Berlin-born fashion photographer Helmut Newton is famed for his unequaled way of illuminating the female body. As many artists and photographers did, Newton chose to settle in Paris for several years in the sixties and produced some of his most acclaimed photography there. The first restropective in France of his work since his death in 2004 opened at the Grand Palais, Paris on 24 March.

The monumental exhibition was curated by the Réunion des Musées Nationaux and Newton’s wife, Australian actress and photographer June Newton (also known as June Brunell or Alice Springs). It features over two-hundred photographs, mainly prints and polaroids.

Visitors are welcomed by one of his famous self-portraits, in which he liked to appear with his models. This one « Self Portrait with Wife and Model », taken in 1981, not only represents the artist at work with his subject but also wife and collaborator June watching her husband. They are then led through the unfolding of his oeuvre, from his early work for Vogue and Elle in the sixties to his portraits of the rich and influential in the eighties and nineties. The main gallery displays his notorious sexually-charged shots : it is dominated by the remarkable « Sie Kommen / Here They Come» diptych to the right and the imposing « Big Nudes » to the left, which were inspired by German police identity photos.

Newton fled from Germany to Singapore in 1938, where he worked as a photographer for the Straits Times. He was sent to Australia in 1940, met and married June and started fashion photography, which he was going to revolutionise. In the fifties he came back to Europe and started working for British Vogue in London. In the early sixties a major contract with French Vogue led him to Paris.

His work is a celebration of feminity, eroticism, physical perfection, voluptuousness and desire, a perfect depiction of what the French like to call « le beau monde ». The subjects are desirable, free, powerful and glamourous, even with their clothes off and wearing nothing but stilettos.
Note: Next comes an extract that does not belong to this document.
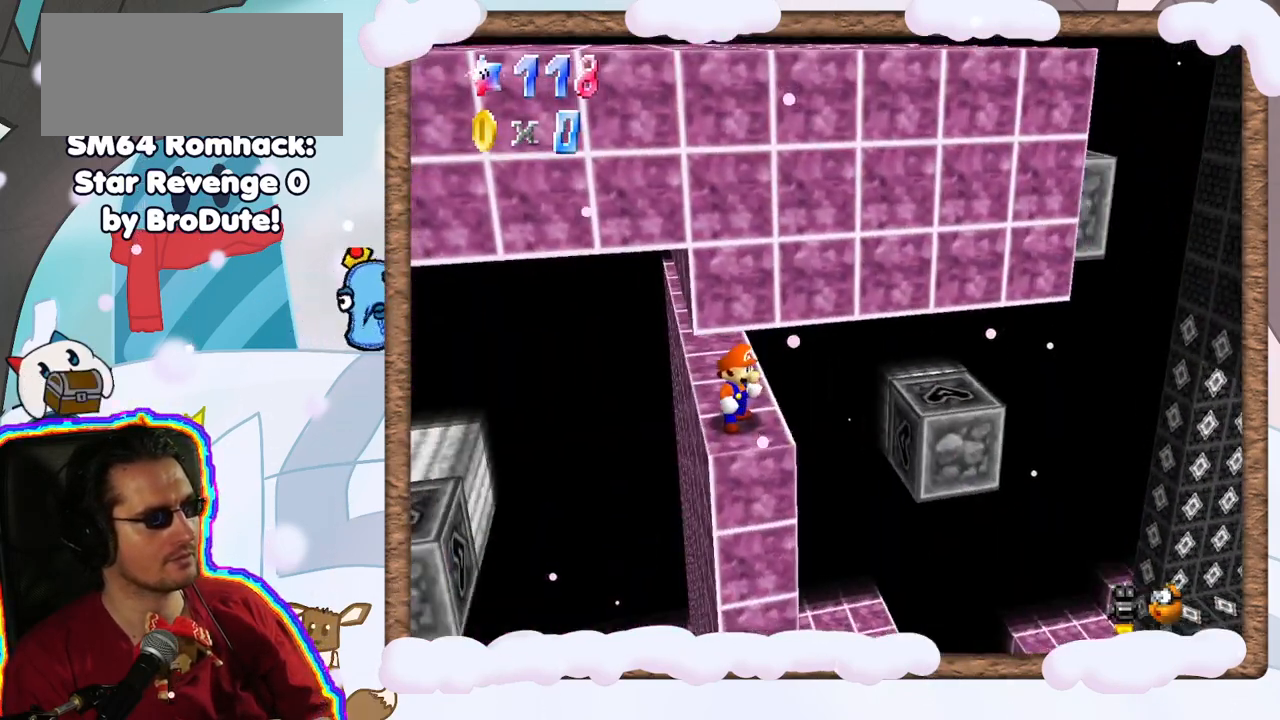
{"dt_ms": 500, "buttons": [], "left_stick": "center", "events": []}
Newton’s photography accompanied, illustrated and honoured the emancipation of women with a dignified yet somewhat provocative style.
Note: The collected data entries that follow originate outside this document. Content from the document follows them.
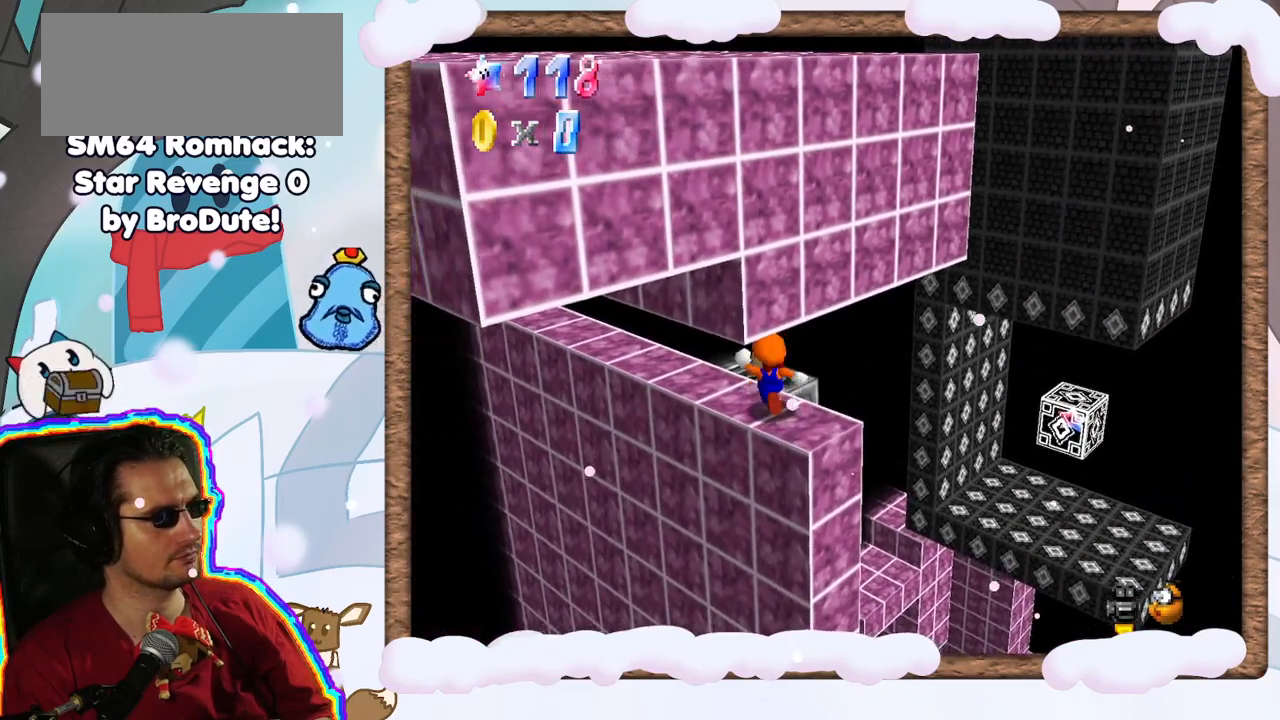
{"dt_ms": 500, "buttons": [], "left_stick": "center", "events": [[133, "left_stick", "center"], [233, "C_UP", "down"], [300, "C_RIGHT", "down"], [317, "C_UP", "up"], [433, "C_RIGHT", "up"]]}
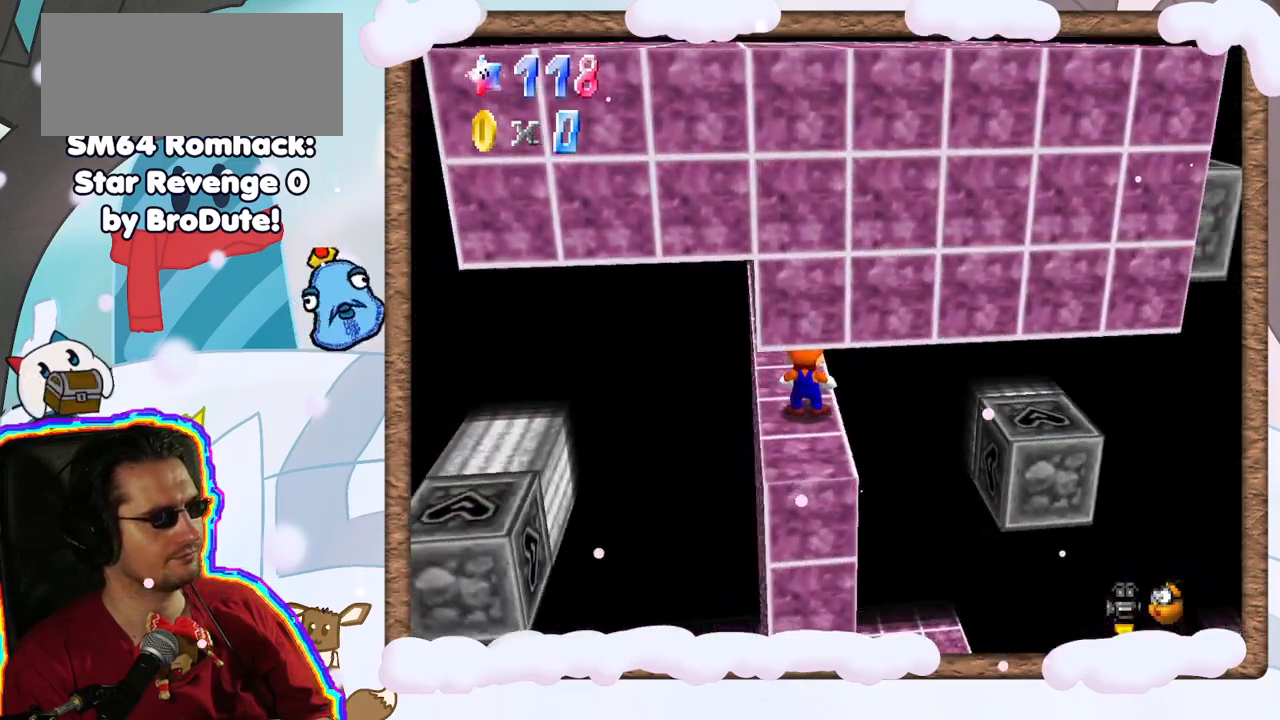
{"dt_ms": 500, "buttons": [], "left_stick": "center", "events": []}
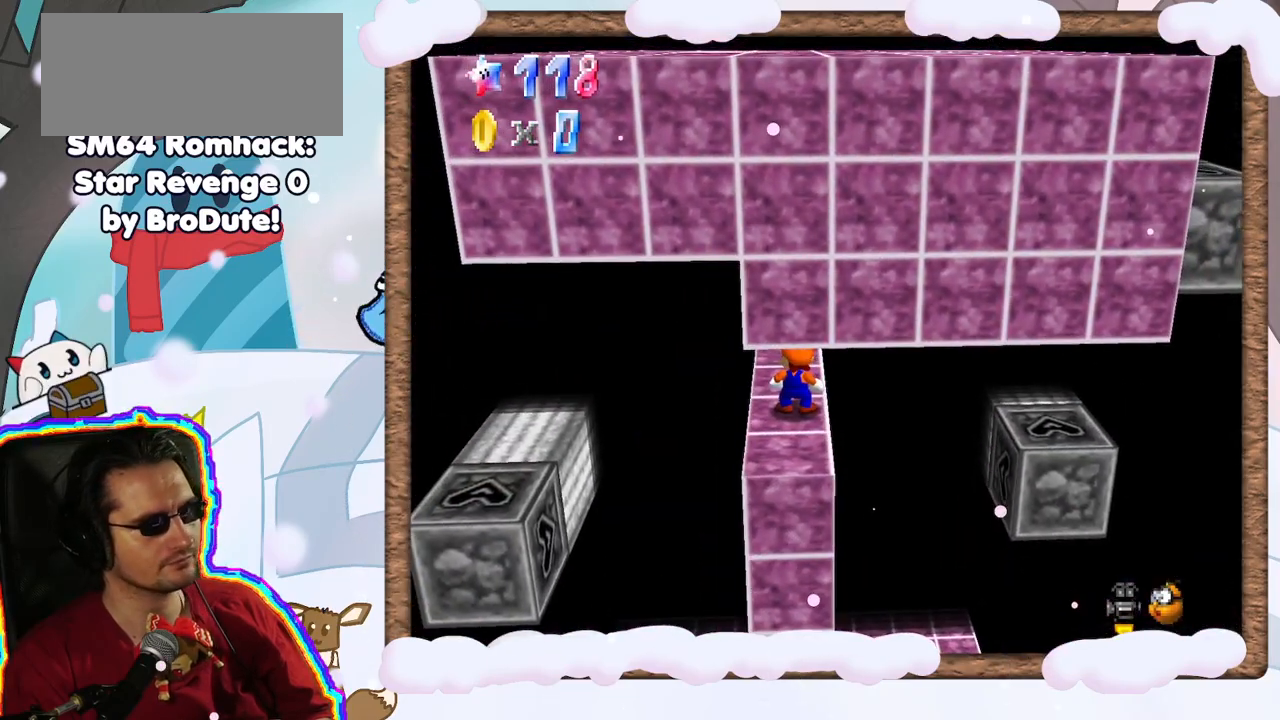
{"dt_ms": 500, "buttons": [], "left_stick": "up", "events": [[267, "left_stick", "up"]]}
Only a few men are represented in this collection, but visitors can admire notable pictures of Salvador Dali , David Lee Roth or Albert de Monaco in the last gallery, where Newton’s iconic portraits of the wealthy and puissant are displayed.

Then, in the middle of all these « Newtonian » men and women, audiences will come across a portrait of Margaret Thatcher, a daring contrast with the racy shots around her.